For details, please consult and cite the CVPR paper: http://www.cv-foundation.org/openaccess/content_cvpr_2015/papers/Mostajabi_Feedforward_Semantic_Segmentation_2015_CVPR_paper.pdf

@inproceedings{mostajabi2015feedforward,

title={Feedforward semantic segmentation with zoom-out features},

author={Mostajabi, Mohammadreza and Yadollahpour, Payman and Shakhnarovich, Gregory},

booktitle={CVPR},

year={2015}

}

zoomout.png

Dependencies

Zoomout requires the following Torch libraries:

  • cunn
  • nngraph
  • image
  • cudnn

Data Processing

The zoomout pipeline requires few image pre-preprocessing steps.
Preprocess.lua contains functions to resize training images to a fixed width and height (and to subtract the mean color), including batch and ground truth versions of these functions. Dataset.lua will load PASCAL VOC images, and we supply scripts in coco/ to also load MS COCO images.

Building the Zoomout model

Our zoomout architecture was built on top of the VGG-16 model, but you can pass the zoomout constructor any appropriate model (e.g. ResNet). There are several options available to building the zoomout architecture:

zoomoutconstruct(net,clsmodel,downsample,zlayers,global)

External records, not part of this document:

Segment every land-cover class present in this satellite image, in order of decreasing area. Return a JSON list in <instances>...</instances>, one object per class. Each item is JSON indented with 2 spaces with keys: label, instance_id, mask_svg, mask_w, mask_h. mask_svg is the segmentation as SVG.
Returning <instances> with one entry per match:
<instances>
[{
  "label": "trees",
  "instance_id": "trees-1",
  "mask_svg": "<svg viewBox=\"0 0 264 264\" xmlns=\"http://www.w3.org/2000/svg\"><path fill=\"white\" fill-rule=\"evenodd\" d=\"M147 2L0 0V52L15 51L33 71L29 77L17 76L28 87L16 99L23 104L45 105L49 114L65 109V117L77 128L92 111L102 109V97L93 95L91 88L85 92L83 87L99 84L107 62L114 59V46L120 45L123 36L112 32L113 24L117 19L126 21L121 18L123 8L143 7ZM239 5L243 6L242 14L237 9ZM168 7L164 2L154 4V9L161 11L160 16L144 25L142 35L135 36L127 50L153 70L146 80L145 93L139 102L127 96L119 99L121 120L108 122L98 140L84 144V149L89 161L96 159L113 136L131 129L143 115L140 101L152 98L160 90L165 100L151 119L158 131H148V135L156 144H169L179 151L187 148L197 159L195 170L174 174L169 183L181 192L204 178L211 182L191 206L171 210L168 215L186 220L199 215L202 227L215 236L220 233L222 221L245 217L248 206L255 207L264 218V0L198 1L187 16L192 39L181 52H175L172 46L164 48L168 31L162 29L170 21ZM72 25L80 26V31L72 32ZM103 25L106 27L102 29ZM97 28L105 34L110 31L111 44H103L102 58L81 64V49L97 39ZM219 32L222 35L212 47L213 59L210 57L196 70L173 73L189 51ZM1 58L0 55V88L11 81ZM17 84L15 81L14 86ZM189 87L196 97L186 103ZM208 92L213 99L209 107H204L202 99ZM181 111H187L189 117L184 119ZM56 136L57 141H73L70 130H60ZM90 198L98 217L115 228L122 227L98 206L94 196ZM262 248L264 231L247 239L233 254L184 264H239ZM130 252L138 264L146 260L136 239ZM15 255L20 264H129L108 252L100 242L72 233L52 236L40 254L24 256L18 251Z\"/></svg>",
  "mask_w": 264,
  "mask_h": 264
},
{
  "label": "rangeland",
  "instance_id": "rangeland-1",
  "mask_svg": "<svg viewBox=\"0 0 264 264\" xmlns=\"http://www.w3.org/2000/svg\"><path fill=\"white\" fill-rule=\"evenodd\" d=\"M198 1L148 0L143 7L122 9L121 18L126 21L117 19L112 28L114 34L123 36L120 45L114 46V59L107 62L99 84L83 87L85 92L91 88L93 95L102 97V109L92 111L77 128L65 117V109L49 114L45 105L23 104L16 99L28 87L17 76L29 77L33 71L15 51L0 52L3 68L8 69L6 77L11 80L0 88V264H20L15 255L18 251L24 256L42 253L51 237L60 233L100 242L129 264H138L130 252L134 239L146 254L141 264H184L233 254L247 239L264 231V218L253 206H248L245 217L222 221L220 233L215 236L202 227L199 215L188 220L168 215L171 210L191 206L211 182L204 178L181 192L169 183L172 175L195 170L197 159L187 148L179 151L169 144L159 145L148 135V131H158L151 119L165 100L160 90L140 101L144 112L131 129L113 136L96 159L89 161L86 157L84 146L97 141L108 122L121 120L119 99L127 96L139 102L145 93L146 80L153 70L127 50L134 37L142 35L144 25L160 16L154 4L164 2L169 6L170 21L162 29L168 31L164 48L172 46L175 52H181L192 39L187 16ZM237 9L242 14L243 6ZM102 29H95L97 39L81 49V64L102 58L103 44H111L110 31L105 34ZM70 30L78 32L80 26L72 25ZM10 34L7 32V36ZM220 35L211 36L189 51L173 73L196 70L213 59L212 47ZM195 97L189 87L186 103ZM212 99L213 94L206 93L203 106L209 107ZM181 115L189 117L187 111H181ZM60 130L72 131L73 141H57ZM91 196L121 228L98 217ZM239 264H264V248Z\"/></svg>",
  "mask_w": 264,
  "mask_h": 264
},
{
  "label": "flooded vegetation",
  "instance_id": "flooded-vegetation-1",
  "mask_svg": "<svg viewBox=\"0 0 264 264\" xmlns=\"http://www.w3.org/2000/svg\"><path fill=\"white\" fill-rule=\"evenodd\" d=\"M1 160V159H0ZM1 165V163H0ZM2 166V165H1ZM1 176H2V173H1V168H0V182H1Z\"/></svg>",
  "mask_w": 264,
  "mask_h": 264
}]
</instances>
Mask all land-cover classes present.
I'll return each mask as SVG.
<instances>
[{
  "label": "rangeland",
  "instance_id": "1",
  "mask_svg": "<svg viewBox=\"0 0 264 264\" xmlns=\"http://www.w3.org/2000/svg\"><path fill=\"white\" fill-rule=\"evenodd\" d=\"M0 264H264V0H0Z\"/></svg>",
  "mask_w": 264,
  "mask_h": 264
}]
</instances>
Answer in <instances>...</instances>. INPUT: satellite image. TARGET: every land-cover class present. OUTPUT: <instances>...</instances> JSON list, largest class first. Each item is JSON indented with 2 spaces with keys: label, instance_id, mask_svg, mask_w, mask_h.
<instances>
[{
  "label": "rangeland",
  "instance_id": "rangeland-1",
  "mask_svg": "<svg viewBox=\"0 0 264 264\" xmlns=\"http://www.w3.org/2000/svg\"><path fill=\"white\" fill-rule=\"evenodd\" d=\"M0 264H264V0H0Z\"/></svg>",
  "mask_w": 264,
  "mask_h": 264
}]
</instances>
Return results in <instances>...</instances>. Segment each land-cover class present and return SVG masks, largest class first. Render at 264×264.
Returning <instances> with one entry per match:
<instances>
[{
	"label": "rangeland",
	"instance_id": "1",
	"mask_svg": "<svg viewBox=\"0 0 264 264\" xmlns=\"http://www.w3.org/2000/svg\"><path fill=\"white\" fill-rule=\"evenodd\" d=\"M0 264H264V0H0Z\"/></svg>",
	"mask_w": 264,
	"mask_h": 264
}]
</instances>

  • clsmodel - the classifier the zoomout model is built from
  • inputsize - feature dimension of feature extractor
  • nhiddenunits - number of hidden units in classifier on top of feature extractor
  • downsample - how much you want to downsample from input for zoomout features, spatial upsampling (by default bilinear interpolation) brings back to original size
  • fixedimh, fixedwid - VOC images are large, so we resize to reduce spatial dimension. Depending on whether H > W or W > H
  • zlayers - specify the numbers of the layers from the pretrained classifier to use for zoomout
  • Replicatedynamic - custom replicate function
  • spatialbatchnorm - custom layer for mean/stdev normalization for the zoomout features, precomputed mean/stdev vectors included

Pixel classifier

On top of the zoomout feature extractor, we have a pixel classifier (zoomoutclassifier.lua) that makes the final posterior probability predictions. The default classifier is a 4-layer convolutional neural network. The last layer of the classifier is a bilinear interpolation so that the label predictions match the spatial size of the ground truth.

Accuracy

Without a CRF, the current architecture achieves 70% mean intersection-over-union (MIOU) on the PASCAL VOC 2012 challenge. Adding a dense CRF on top increases accuracy to 72%.

Training

The training steps are as follows:

  1. Load data (VOC or COCO)
  2. Construct zoomout feature extractor (from e.g. VGG-16)
  3. Construct the pixel classifier
  4. Run batch/online gradient descent

The script for training is included in train.lua, currently we are using stochastic gradient descent with momentum (0.9) but any optimizer should work (e.g. Adam). The only data augmentation used is horizontal flips, each training image is flipped with probability 0.5. The script main.lua does the following: replicates our experimental setup, using VGG-16 as the base classifier and training end-to-end. After about 3-4 epochs, training from scratch should lead to a model with 66% MIOU.

Pretrained model

http://ttic.uchicago.edu/~mostajabi/files/zoomout_model.net

Acknowledgments

This work was supported by the National Science Foundation under award RI:1409837 Any opinions, findings, and conclusions or recommendations expressed in this material are those of the authors, and do not necessarily reflect the views of the National Science Foundation.